I have a prefect task that will source a table by name from a database as below. What I would like to do is to have the task run name include the source table variable so that I can easily keep track of it from the Prefect Cloud UI (when I source 10+ tables in the one flow).
@task
def source_table_by_name(id, table_name):
logger = get_run_logger()
sql = f"SELECT * FROM {table_name} WHERE upload_id = '{id}'"
df = pd.read_sql(sql, sd_engine_prod)
logger.info(f"Source table {table_name} from database")
return df
What I tried to do initially was put a template in the name to be able to reference the variables passed (I'll be honest, ChatGPT hallucinated this one for me).
@task(name='source_table_by_name_{table_name}')

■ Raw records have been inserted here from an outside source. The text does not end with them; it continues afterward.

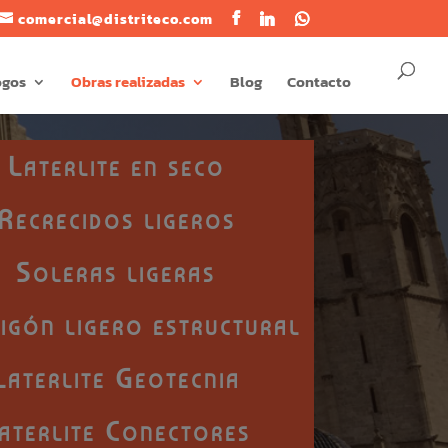
comercial@distriteco.com
ogos
Obras realizadas
Blog
Contacto
Laterlite en seco
Recrecidos ligeros
Soleras ligeras
gón ligero estructural
Laterlite Geotecnia
aterlite Conectores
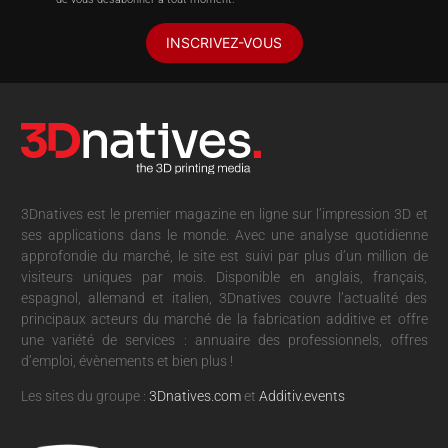
INSCRIVEZ-VOUS
3Dnatives est le premier magazine en ligne sur l’impression 3D et
ses applications dans le monde. Avec une analyse quotidienne
approfondie du marché, le site est suivi par plus d’un million de
visiteurs uniques par mois. Disponible en anglais, français,
espagnol, allemand et italien, 3Dnatives couvre l’actualité des
principaux acteurs du marché de la fabrication additive et offre
une variété de services : annuaire des professionnels, offres
d’emploi, évènements et bien plus !
Les sites du groupe :
3Dnatives.com
et
Additiv.events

def source_table_by_name(id, table_name):
logger = get_run_logger()
sql = f"SELECT * FROM {table_name} WHERE upload_id = '{id}'"

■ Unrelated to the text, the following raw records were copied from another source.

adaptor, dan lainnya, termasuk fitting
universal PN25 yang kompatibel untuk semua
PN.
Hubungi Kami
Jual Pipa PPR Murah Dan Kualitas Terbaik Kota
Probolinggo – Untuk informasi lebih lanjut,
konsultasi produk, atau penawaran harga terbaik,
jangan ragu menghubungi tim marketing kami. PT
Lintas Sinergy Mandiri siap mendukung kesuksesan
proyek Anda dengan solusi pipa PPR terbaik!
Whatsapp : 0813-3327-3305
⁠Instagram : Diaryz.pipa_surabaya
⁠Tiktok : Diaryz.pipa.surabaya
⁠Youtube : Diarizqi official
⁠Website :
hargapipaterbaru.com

df = pd.read_sql(sql, sd_engine_prod)
logger.info(f"Source table {table_name} from database")
return df
@flow
def report_flow(upload_id):
df_table1 = source_table_by_name(upload_id, table1)
df_table2 = source_table_by_name(upload_id, table2)
I am able to just write a specific task for each table to be sourced so the naming is fixed but clear from the start. However it would be great to have a more DRY approach if possible.